その人が何を大事にし、どこで疑い、何を切り捨てるのか。
その「判断の物差し」を AI に持たせようとしています。
2. 調べ方まで公開されている
完成した Skill だけでなく、調査の型を説明した references と、実例が入った examples も公開されています。
ブラックボックスになりにくく、読む側にも学びがあります。
3. 限界まで書こうとしている
どんなにうまく作っても、本人そのものにはなれません。
nuwa-skill は、そこを隠さず、「何はできないか」も Skill に含めようとしています。
この姿勢はかなり信頼できます。
この Skill から学べること
nuwa-skill から学べるのは、人物 Skill の作り方だけではありません。

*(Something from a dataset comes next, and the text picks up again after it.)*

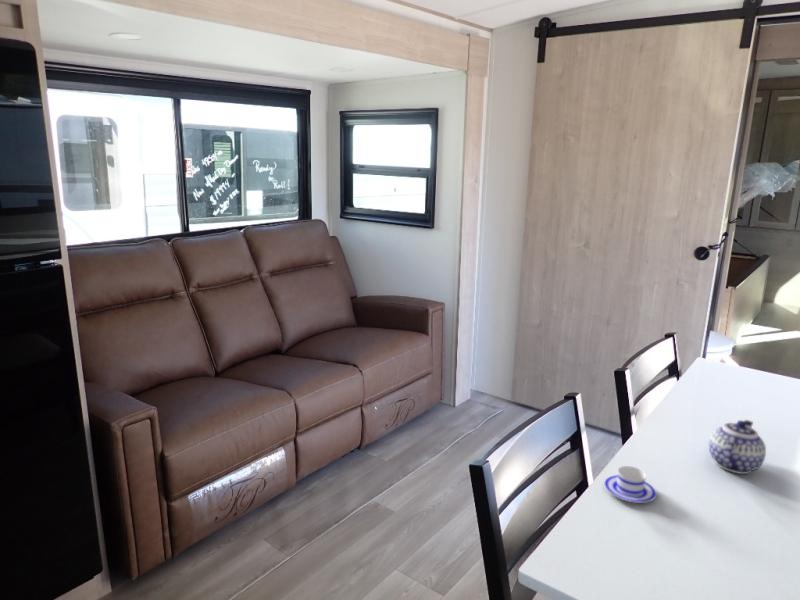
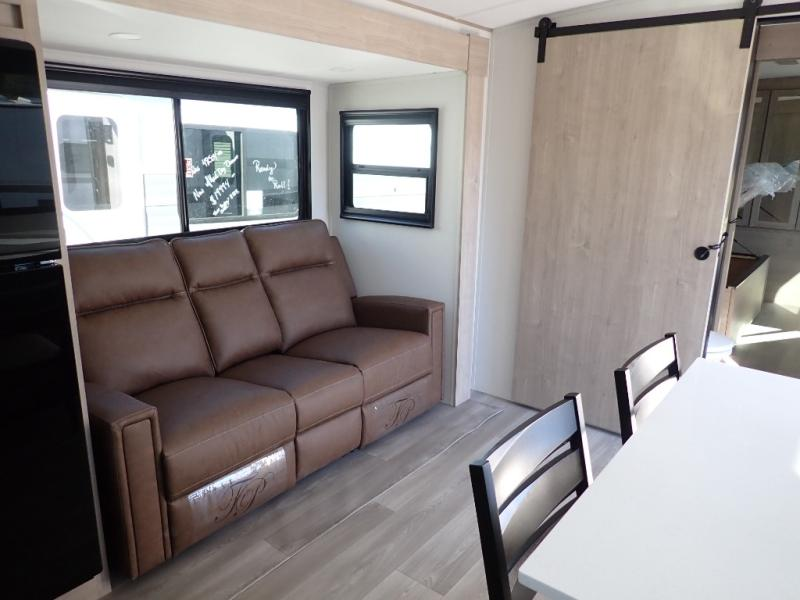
- teapot [708,419,767,475]
- teacup [603,465,658,504]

- AI に専門性を持たせるなら、「答え」より「判断基準」を与える
- できることだけでなく、できないことも仕様に入れる
- 完成品だけでなく、調査の過程も残す
この 3 つは、ほかの AI Skill を作るときにもそのまま応用できる考え方だと思います。
まとめ
nuwa-skill は、AI に有名人の口調をまねさせるための Skill ではありません。
AI に「その人の考え方の型」を持たせるための Skill です。
- ものの見方(mental models)
- 判断のコツ(decision heuristics)
- 表現の型(expression DNA)
- 価値観(values)
- やらない型(anti-patterns)
- 誠実な限界(honest limits)
こうした要素をまとめて、Claude Code で呼び出せる形にしているのが、このプロジェクトの面白さです。
AI に「もう少し人の視点がほしい」と感じている人には、かなり相性の良い Skill だと思います。
特に、Claude Code を日常的に使っている人なら、一度リポジトリを読んでみる価値は十分あります。